Les analyses secondaires (Zürich Claudication Questionnaire, scores de douleur lombaire et radiculaire, échelle EuroQol 5-Dimension) corroborent globalement l’absence de bénéfice additionnel de l’arthrodèse dans le groupe « concordance ». Les analyses révèlent néanmoins que la préférence du chirurgien pour une arthrodèse est souvent associée à un glissement vertébral plus important ou à un angle d’instabilité plus marqué en flexion-extension [25,30].

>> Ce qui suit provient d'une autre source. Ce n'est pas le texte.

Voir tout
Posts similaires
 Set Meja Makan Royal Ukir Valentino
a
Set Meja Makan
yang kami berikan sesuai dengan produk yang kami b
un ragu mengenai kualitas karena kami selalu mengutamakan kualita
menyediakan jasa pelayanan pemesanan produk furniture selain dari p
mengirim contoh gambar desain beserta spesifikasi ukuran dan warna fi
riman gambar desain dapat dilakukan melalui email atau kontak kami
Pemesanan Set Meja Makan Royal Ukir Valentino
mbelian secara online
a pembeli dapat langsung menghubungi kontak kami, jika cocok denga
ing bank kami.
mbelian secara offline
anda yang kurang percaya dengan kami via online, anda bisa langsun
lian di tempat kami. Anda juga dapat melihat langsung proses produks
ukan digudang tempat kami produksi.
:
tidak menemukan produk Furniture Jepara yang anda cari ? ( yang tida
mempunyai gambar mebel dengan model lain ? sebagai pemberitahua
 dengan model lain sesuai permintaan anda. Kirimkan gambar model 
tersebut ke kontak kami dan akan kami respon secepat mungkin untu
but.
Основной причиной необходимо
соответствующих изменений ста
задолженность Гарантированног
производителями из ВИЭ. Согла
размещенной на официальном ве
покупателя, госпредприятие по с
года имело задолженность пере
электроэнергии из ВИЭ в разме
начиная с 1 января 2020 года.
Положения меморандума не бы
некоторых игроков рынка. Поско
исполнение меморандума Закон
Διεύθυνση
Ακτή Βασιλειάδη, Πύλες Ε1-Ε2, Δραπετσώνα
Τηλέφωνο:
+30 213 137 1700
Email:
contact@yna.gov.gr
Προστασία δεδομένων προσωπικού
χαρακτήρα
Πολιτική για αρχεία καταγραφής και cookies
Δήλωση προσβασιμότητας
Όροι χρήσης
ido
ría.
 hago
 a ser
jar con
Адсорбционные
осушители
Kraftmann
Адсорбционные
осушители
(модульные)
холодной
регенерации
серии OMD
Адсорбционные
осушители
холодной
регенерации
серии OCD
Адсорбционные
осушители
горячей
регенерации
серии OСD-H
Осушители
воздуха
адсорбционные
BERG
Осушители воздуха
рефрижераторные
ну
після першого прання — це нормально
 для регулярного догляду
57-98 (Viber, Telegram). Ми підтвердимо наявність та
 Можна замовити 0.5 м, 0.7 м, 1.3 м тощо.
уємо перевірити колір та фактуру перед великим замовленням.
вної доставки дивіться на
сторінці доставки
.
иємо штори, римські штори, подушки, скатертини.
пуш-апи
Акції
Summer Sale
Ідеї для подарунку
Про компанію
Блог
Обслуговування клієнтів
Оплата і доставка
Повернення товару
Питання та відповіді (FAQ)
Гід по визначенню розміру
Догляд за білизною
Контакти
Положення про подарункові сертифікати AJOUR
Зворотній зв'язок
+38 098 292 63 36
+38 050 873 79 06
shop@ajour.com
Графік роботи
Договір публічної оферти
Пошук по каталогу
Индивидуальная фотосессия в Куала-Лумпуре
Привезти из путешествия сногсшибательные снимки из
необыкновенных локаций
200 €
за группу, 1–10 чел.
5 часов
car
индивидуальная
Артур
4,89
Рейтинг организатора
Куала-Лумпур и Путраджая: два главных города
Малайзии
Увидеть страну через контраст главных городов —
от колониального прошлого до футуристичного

Sur le plan de la tolérance, il n’a pas été mis en évidence de hausse notable de complications dans un groupe par rapport à l’autre, bien que le risque opératoire et le coût du matériel restent plus élevés en cas d’arthrodèse. La question du taux de réinterventions demeure ouverte : l’étude n’était pas conçue pour comparer finement ce paramètre, et un suivi à plus long terme pourrait être nécessaire pour déceler d’éventuelles différences de durabilité.
Une analyse de concordance en complément d’une étude randomisée
Ces données proviennent d’une étude de cohorte réalisée en parallèle du volet randomisé du NORDSTEN-DS trial, mené dans 16 centres norvégiens. Avant la randomisation, chaque chirurgien spécifiait son option préférentielle pour chaque patient, puis l’algorithme d’inclusion pouvait attribuer l’un ou l’autre des deux traitements à chaque patient, indépendamment de l’avis du chirurgien. Les analyses comparent donc les cas où l’avis de l’opérateur a été respecté (groupe « concordance ») à ceux où il a été contredit (groupe « discordance »).

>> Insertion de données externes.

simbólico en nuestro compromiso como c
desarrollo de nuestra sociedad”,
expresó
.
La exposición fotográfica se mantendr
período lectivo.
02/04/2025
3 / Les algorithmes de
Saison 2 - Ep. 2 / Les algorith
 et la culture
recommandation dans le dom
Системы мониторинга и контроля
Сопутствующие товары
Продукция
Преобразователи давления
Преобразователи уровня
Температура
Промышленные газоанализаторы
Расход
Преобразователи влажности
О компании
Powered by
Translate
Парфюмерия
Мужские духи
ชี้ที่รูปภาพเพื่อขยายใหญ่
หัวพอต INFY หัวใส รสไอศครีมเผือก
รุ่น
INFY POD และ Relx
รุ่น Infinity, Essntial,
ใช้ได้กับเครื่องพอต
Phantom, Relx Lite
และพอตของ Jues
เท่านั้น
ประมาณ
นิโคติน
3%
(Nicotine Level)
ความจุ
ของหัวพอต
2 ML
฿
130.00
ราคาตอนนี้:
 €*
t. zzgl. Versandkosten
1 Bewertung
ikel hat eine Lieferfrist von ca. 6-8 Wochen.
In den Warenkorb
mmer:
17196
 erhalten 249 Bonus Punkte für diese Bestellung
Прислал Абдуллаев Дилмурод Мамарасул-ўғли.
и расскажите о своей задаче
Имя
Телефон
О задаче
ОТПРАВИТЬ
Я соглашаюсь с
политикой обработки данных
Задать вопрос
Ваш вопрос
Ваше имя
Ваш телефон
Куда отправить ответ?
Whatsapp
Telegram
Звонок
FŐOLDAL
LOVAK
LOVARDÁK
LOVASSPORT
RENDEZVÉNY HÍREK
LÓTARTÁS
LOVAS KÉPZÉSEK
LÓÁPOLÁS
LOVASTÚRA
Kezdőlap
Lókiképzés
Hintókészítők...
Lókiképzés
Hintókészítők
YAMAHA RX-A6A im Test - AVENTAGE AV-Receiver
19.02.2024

Cette approche a l’avantage de refléter le raisonnement clinique habituel du chirurgien (morphologie vertébrale, troubles mécaniques, comorbidités...), tout en respectant la répartition aléatoire. Toutefois, l’absence de réponse pour 15 % des patients et le fait que certaines équipes privilégient systématiquement la décompression seule soulèvent la question d’un léger biais de sélection. L'un des principaux arguments en faveur de la décompression associée à une arthrodèse dans le traitement du spondylolisthésis est la durabilité de l'intervention, en particulier dans le cas d'un spondylolisthésis instable : l'essai SLIP a montré que les taux de réopération avaient progressé dans une cohorte de patients ayant eu recours uniquement à la décompression au bout de quatre ans.
En pratique
Ces résultats confortent l’idée qu’une simple décompression peut se révéler suffisante pour la majorité des patients, indépendamment de l’opinion initiale du chirurgien. Bien que l’expertise clinique de celui-ci reste cruciale, aucune variable disponible actuellement (instabilité dynamique, degré de listésis...) n’a pour l’instant été identifiée comme modifiant de façon décisive l’efficacité relative de la fusion. L’implémentation de ces données en routine pourrait encourager un usage plus sélectif de l’arthrodèse, limitant ainsi l’extension des procédures et les coûts associés.
D’après les auteurs, les recherches devraient désormais porter sur l’identification de sous-groupes particuliers de patients avec spondylolisthésis dégénératif, susceptibles de plus bénéficier d’une arthrodèse (par exemple, listésis très avancé, scoliose associée, troubles foraminaux sévères….). Enfin, l’évaluation à plus long terme, notamment du taux de réinterventions, pourrait affiner encore les indications opératoires dans le spondylolisthésis dégénératif.